- Justin Sullivan/Getty Images
- Mark Zuckerberg laid out Facebook’s role in the ethnic cleansing of Myanmar’s Rohingya in an interview published on Monday with Vox.
- Zuckerberg said that both Buddhists and the Rohingya were being incited towards violence in messages sent on the website.
- He added that the social media network was able to stop some of it.
Facebook CEO Mark Zuckerberg said in an interview with Vox published on Monday that users in Mynamar used the website’s Messenger to incite violence and spread hate speech that led to reported “ethnic cleansing” of Rohingya Muslims.
“I remember, one Saturday morning, I got a phone call and we detected that people were trying to spread sensational messages through – it was Facebook Messenger in this case – to each side of the conflict, basically telling the Muslims, ‘Hey, there’s about to be an uprising of the Buddhists, so make sure that you are armed and go to this place.’ And then the same thing on the other side,” Zuckerberg told Vox’s Ezra Klein.

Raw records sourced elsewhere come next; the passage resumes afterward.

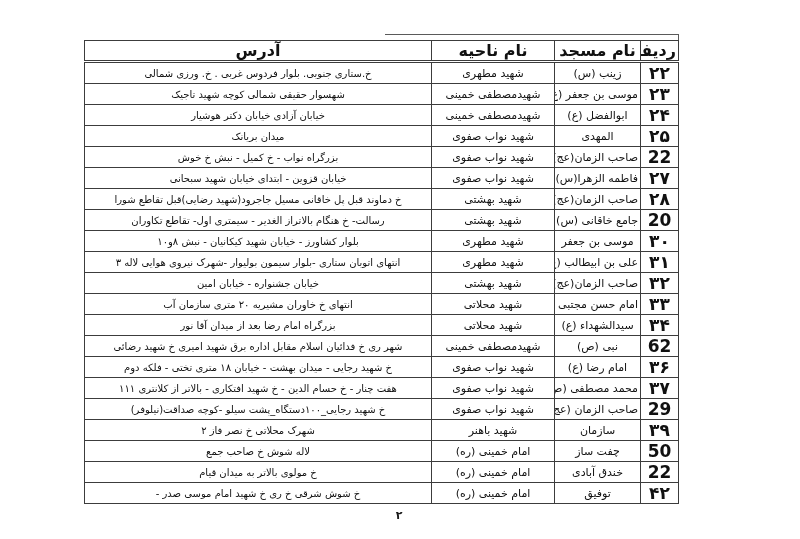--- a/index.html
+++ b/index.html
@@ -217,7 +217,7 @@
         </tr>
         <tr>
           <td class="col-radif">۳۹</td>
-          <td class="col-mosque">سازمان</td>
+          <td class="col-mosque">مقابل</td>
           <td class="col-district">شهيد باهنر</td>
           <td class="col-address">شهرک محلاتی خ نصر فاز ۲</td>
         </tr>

“So that’s the kind of thing where I think it is clear that people were trying to use our tools in order to incite real harm,” Zuckerberg said. “Now, in that case, our systems detect that that’s going on. We stop those messages from going through. But this is certainly something that we’re paying a lot of attention to.”
It’s unclear if Zuckerberg is saying that one group was pushing both the Buddhists and the Muslims towards violence, or if each side was engaging the other.
Since August 2017, Myanmar security forces have reportedly burned hundreds of Rohingya Muslim villages in the Rakhine state of the Buddhist-dominated country, raped and killed the residents, and sent about 700,000 fleeing to Bangladesh.
Facebook’s role in the ethnic cleansing of the Rohingya has been publicly known since at least March when UN investigators told the UN Human Rights Council how the social media network was being used as a vehicle to spread hate speech.
- Thomson Reuters
“Everything is done through Facebook in Myanmar,” UN Myanmar investigator Yanghee Lee said, adding that “the ultra-nationalist Buddhists have their own Facebooks and are really inciting a lot of violence and a lot of hatred against the Rohingya or other ethnic minorities … I’m afraid that Facebook has now turned into a beast, and not what it originally intended.”
Other Facebook executives have recently addressed the company’s role in the Myanmar crisis.
Adam Mosseri, Facebook’s vice president of product management, said in March that real-world violence could be one of the “most concerning and severe negative consequences of any platform.”
“Connecting the world isn’t always going to be a good thing,” Mosseri said on Slate’s technology podcast, If Then. “We’re trying to take the issue seriously, but we lose some sleep over this.”
Mosseri’s comments came in response to a question about UN investigators saying Facebook played a role in spreading hate speech in Myanmar.
“Is Facebook too big to manage its global scale in some of these other countries, the ones we don’t always talk about in this conversation, effectively?” Klein asked Zuckerberg during the Vox interview.
“So one of the things I think we need to get better at as we grow is becoming a more global company,” Zuckerberg responded. “We have offices all over the world, so we’re already quite global. But our headquarters is here in California and the vast majority of our community is not even in the US, and it’s a constant challenge to make sure that we’re putting due attention on all of the people in different parts of the community around the world.”